I looked around and saw a few men crying and whimpering. Some walked in silence, some walked crying but I walked empty, lonely and thoughtless.

“INCOMING! RUN! GO YOU USELESS SODS!” a man yelled at the top of his lungs. I could hear gunshots, I saw men fall to their knees taking their last breaths, and I could smell gunpowder. I turned forward and ran for my life, I ran for my wife, I ran for my children but it wasn’t good enough. A sharp pain hit the bottom of my spine and down my legs. I lost all control and tripped over myself.

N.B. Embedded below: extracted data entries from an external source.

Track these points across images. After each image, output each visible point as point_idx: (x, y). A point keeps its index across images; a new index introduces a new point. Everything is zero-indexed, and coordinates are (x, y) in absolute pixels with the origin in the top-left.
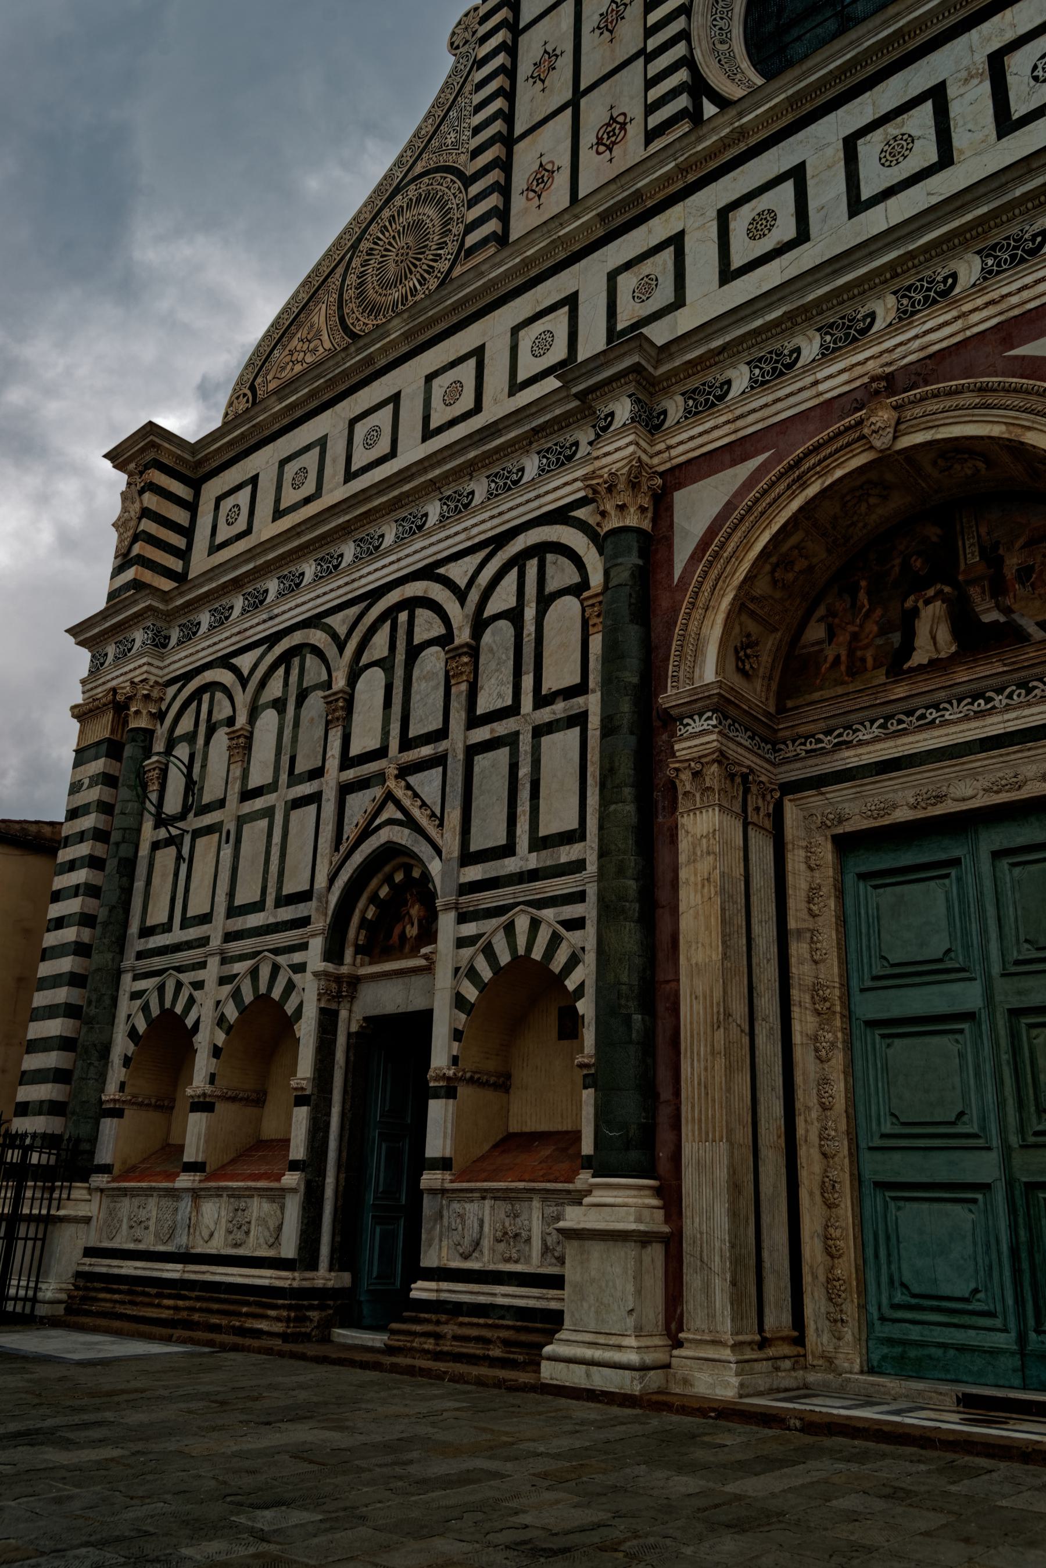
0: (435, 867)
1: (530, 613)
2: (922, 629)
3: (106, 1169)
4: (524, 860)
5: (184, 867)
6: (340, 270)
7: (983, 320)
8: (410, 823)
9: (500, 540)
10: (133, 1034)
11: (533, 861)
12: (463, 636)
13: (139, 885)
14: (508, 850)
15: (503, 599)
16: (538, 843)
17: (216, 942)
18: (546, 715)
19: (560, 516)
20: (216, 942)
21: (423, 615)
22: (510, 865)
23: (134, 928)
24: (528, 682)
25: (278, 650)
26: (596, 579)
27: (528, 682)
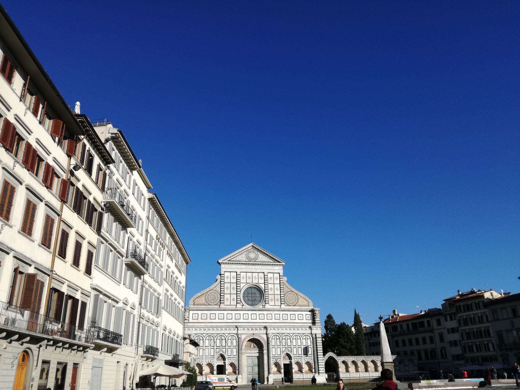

I screamed out in pain. Squeezing my eyes shut and clenching my jaw. Was this it? Was this the noble death I came here for? Lie on the ground . . . paralysed, this was the death I came here for. A sense of realisation overcame me, I will never see my family again, I am going to die on the battlefield and be forgotten. A soldier’s last thought should be of home, that’s what the men said. I could use my gun and try to kill anyone I can until my time runs out or I could lie here and wait for death to come. One of my choices of action is noble but it is not the one I will pick. I will lie here, think about my family and walk towards that light I always feared.

“OMNE TELUM MORTE TIMENDUM,” I shouted for all to hear. I slowly closed my eyes and took my last breath and clutched the necklace around my neck. I love you, amica mea, Tara. All goes silent, all goes black. This is it, this is my death.